### Task:
Reproduce every line of the entries below word for word, keeping the original line breaks and punctuation.

┌──

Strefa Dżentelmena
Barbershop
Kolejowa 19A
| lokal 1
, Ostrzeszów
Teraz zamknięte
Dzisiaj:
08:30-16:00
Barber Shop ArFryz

└──

### Written answer:
Strefa Dżentelmena
Barbershop
Kolejowa 19A
| lokal 1
, Ostrzeszów
Teraz zamknięte
Dzisiaj:
08:30-16:00
Barber Shop ArFryz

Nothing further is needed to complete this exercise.